• Exercise instructions:
Every line of the material is to be set down exactly as written.

• Data provided:
== Segment start ==
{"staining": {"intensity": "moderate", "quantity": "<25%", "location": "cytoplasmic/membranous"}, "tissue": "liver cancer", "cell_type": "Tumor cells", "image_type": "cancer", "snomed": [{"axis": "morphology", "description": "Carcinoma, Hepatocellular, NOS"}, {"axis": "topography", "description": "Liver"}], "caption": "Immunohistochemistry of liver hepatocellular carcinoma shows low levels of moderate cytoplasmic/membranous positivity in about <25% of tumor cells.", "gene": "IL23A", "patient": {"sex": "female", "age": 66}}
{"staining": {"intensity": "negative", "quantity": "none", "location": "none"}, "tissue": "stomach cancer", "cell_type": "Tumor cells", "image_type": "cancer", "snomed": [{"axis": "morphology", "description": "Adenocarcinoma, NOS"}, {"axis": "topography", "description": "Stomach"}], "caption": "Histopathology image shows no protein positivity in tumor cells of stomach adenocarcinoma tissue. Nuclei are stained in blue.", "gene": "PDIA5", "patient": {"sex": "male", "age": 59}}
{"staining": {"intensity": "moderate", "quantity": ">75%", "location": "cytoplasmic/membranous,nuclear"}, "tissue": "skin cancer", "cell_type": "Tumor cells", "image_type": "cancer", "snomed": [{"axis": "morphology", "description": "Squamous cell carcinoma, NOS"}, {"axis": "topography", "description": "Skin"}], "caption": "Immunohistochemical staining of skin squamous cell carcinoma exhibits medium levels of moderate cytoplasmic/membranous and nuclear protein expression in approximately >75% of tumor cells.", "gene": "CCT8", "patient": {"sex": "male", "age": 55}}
== Segment end ==
• Result of the exercise:
{"staining": {"intensity": "moderate", "quantity": "<25%", "location": "cytoplasmic/membranous"}, "tissue": "liver cancer", "cell_type": "Tumor cells", "image_type": "cancer", "snomed": [{"axis": "morphology", "description": "Carcinoma, Hepatocellular, NOS"}, {"axis": "topography", "description": "Liver"}], "caption": "Immunohistochemistry of liver hepatocellular carcinoma shows low levels of moderate cytoplasmic/membranous positivity in about <25% of tumor cells.", "gene": "IL23A", "patient": {"sex": "female", "age": 66}}
{"staining": {"intensity": "negative", "quantity": "none", "location": "none"}, "tissue": "stomach cancer", "cell_type": "Tumor cells", "image_type": "cancer", "snomed": [{"axis": "morphology", "description": "Adenocarcinoma, NOS"}, {"axis": "topography", "description": "Stomach"}], "caption": "Histopathology image shows no protein positivity in tumor cells of stomach adenocarcinoma tissue. Nuclei are stained in blue.", "gene": "PDIA5", "patient": {"sex": "male", "age": 59}}
{"staining": {"intensity": "moderate", "quantity": ">75%", "location": "cytoplasmic/membranous,nuclear"}, "tissue": "skin cancer", "cell_type": "Tumor cells", "image_type": "cancer", "snomed": [{"axis": "morphology", "description": "Squamous cell carcinoma, NOS"}, {"axis": "topography", "description": "Skin"}], "caption": "Immunohistochemical staining of skin squamous cell carcinoma exhibits medium levels of moderate cytoplasmic/membranous and nuclear protein expression in approximately >75% of tumor cells.", "gene": "CCT8", "patient": {"sex": "male", "age": 55}}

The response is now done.